• Ejercicio escrito 1: Resuma en dos oraciones el texto sobre la violencia sexual y el consentimiento.
• Ejercicio escrito 2: Prosiga el texto sobre la violencia sexual y el consentimiento desde el punto en que termina.

• Texto para leer:

La cultura patriarcal se produce y reproduce de diversas formas, abarcando amplias manifestaciones sexistas desde lo instituido por ejemplo, en la división sexual del trabajo, en la remuneración diferenciada por sexo, en la feminización de la pobreza, en los roles de cuidado asignado a las mujeres, hasta lo relacional como la violencia de pareja en sus diversas manifestaciones físicas, psicológicas, económicas y sexuales, el abuso sexual entre pares, acoso sexual, violaciones, entre otras.
Si profundizamos en la violencia sexual como ámbito específico de la violencia patriarcal, logramos identificar un ejercicio de poder aprendido que implica el sometimiento de la victima a tener interacciones eroticas-sexuales sin su consentimiento. Este ejercicio de poder implica hacer uso de diversas estrategias para intimidar, generar miedo y someter con amenazas, manipulación, abusando de las víctimas cuando están en estados alterados de conciencia por consumo de drogas o alcohol. También se utilizan estrategias como la seducción, utilizando a su favor la idea del “amor romántico” empujando sutilmente los límites, coartando la posibilidad de decir que no, reforzando la asimetría de poder culturalmente impuesta. Como dice Brigitte Vasallo: “Los desequilibrios que se dan en las relaciones son intrínsecos a la romantización de las mismas. No es un desvío del sistema, no es anecdótico, es el sistema en sí mismo”. [1]
La violencia sexual tiene diversas formas de manifestarse. Algunas cifras analizadas en el último Dossier informativo del año 2024 de la Red Chilena contra la Violencia hacia las Mujeres y que nos permiten identificar cómo opera en Chile son:
Cuando hablamos de consentimiento, nos referimos a la práctica afirmativa de manifestar de manera clara y explícita que aceptamos una interacción erótica-sexual. En ese sentido, para que este consentimiento sea válido, debe otorgarse de manera libre y voluntaria, sin que exista una relación de poder donde prime el miedo y sin un estado alterado de conciencia producto de drogas y/o alcohol. Nos referimos a un “¡sí!” entusiasta y por cierto, este “¡sí quiero!” es revocable en todo momento. Es decir, aun afirmando el deseo de interactuar sexualmente con alguien, existe la posibilidad y el derecho de dejar de desearlo, comunicar dicho límite y que este sea respetado sin ningún tipo de represalias.

• Registros extraídos:
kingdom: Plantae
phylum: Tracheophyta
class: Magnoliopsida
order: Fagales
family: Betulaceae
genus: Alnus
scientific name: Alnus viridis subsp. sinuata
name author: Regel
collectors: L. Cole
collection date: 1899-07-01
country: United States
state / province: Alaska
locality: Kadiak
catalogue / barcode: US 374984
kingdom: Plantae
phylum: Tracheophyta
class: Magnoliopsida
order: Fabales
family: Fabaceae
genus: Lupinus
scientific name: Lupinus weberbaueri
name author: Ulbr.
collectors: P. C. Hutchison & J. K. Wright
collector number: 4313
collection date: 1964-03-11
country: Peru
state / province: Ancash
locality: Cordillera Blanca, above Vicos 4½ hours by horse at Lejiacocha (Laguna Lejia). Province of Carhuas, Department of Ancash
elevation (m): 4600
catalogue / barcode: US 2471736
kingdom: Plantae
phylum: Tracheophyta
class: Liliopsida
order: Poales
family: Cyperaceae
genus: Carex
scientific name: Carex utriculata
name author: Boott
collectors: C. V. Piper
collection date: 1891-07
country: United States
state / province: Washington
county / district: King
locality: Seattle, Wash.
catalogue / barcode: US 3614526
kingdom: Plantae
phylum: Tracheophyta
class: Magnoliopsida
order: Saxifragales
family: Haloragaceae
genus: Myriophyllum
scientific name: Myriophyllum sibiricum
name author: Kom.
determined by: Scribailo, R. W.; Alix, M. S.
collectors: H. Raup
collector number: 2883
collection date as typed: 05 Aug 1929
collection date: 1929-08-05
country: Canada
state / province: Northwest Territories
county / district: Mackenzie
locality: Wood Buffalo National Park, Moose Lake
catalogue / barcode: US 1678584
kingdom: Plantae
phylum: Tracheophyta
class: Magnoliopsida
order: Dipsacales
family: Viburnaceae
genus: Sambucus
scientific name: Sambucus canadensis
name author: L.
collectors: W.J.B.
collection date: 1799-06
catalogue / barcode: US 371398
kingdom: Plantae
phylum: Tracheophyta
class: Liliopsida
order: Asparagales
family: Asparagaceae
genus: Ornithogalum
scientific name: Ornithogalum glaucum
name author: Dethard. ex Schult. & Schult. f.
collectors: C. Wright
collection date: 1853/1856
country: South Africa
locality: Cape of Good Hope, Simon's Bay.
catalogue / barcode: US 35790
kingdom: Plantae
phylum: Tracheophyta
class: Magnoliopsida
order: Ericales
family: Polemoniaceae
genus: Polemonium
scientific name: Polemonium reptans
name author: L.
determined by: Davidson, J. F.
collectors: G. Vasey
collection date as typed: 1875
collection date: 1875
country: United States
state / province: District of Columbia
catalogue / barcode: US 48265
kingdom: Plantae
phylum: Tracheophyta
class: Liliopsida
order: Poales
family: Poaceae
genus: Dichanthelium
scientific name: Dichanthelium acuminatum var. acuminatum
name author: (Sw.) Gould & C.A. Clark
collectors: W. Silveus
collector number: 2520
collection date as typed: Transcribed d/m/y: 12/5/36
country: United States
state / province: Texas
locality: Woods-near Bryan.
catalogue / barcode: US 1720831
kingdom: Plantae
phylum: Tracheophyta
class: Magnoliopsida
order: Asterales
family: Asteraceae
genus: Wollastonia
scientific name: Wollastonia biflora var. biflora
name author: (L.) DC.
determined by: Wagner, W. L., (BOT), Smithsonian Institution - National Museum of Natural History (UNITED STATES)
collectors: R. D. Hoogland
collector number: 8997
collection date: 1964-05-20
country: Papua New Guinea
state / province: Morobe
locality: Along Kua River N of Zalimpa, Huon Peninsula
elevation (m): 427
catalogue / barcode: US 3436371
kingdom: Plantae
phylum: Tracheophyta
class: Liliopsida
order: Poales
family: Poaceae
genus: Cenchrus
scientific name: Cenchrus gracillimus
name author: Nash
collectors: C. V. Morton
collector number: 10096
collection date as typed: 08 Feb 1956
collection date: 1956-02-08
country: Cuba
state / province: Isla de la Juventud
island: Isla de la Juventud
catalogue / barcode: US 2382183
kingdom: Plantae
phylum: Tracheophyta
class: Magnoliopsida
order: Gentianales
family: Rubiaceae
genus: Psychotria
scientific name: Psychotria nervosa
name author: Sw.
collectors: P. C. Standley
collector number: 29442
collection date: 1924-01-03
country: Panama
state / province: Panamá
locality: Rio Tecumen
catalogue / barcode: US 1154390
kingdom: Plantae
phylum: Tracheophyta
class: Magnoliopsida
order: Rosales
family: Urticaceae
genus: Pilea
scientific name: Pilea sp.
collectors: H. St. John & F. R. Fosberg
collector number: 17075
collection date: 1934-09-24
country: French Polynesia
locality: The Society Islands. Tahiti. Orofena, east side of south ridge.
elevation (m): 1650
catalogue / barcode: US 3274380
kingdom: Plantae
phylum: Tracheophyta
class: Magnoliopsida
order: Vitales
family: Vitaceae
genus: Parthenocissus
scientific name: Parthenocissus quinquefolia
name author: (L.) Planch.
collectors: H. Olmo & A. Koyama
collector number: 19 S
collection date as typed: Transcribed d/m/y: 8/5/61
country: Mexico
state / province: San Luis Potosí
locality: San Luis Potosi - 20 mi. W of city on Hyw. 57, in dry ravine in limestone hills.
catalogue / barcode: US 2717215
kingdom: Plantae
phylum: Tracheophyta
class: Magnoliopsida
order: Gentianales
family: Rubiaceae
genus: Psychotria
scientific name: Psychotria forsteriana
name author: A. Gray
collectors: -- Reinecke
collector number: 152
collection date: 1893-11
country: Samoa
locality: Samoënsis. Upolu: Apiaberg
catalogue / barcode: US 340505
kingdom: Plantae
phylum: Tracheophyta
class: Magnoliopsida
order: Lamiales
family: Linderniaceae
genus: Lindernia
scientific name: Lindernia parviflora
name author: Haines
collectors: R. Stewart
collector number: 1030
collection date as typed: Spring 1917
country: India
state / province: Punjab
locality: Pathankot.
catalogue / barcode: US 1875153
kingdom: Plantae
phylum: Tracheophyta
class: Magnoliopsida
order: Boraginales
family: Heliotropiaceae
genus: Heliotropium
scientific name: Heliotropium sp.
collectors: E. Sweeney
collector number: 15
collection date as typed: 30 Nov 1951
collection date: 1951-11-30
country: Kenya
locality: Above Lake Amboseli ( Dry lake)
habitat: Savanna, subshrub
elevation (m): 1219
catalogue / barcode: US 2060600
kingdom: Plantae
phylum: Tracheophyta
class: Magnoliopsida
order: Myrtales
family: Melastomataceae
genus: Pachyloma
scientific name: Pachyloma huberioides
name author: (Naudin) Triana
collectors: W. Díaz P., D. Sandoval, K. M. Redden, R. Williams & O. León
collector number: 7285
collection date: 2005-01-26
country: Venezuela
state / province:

• Resultado del ejercicio 1: La cultura patriarcal se manifiesta tanto en lo instituido, como la división sexual del trabajo, como en lo relacional, donde la violencia sexual aparece como un ejercicio de poder aprendido que somete a la víctima a interacciones erótico-sexuales sin su consentimiento mediante amenazas, manipulación, abuso de estados alterados de conciencia o seducción. Para ser válido, el consentimiento debe expresarse de manera clara, explícita, libre y voluntaria, sin una relación de poder basada en el miedo ni un estado alterado de conciencia, y puede revocarse en todo momento.

• Resultado del ejercicio 2:
Las personas que no son capaces de aceptar un no como respuesta, deciden generar mecanismos para lograr su propio objetivo, sin respetar a la otra persona, su deseo y decisión. La violación es un claro ejemplo de ello. Donde el cuerpo de la otredad debe estar accesible y al servicio del deseo masculino. “¿Cómo una mujer va a decirme que no, a mí?”
*Se recomienda ver: Consentimiento Sexual Explicado con Té [doblaje español]: https://www.youtube.com/watch?v=E4WTnJCMrH8
Como feministas, nos hemos dedicado históricamente a nombrar, visibilizar y denunciar las violencias que nos cruzan en el cuerpo. Con frecuencia nos dedicamos a apuntar a los responsables, con nombres y apellidos, sean jueces, futbolistas, jefes, vecinos, ex parejas, pololos, quienes bien han aprendido los mandatos de una masculinidad hegemónica y ejercido su poder sobre nosotras.
Reflexiono en tanto que las relaciones y el ejercicio de poder se aprehenden culturalmente, y por tanto, existe un potencial de cambio, de transformación de las formas en que nos relacionamos, pues no está todo establecido, y las feministas bien sabemos de ello en tanto consideramos que “lo personal es político”.
Históricamente hemos sostenido que otros modos son y deben ser posibles, me pregunto entonces: ¿Existe posibilidad de horizontalizar las relaciones? ¿Qué herramientas podemos entregar a las mujeres y disidencias? ¿De qué formas podemos generar espacios de contracultura para que puedan existir relaciones más horizontales, donde el consentimiento y los acuerdos puedan ser la base de las interacciones sexuales, afectivas en toda índole?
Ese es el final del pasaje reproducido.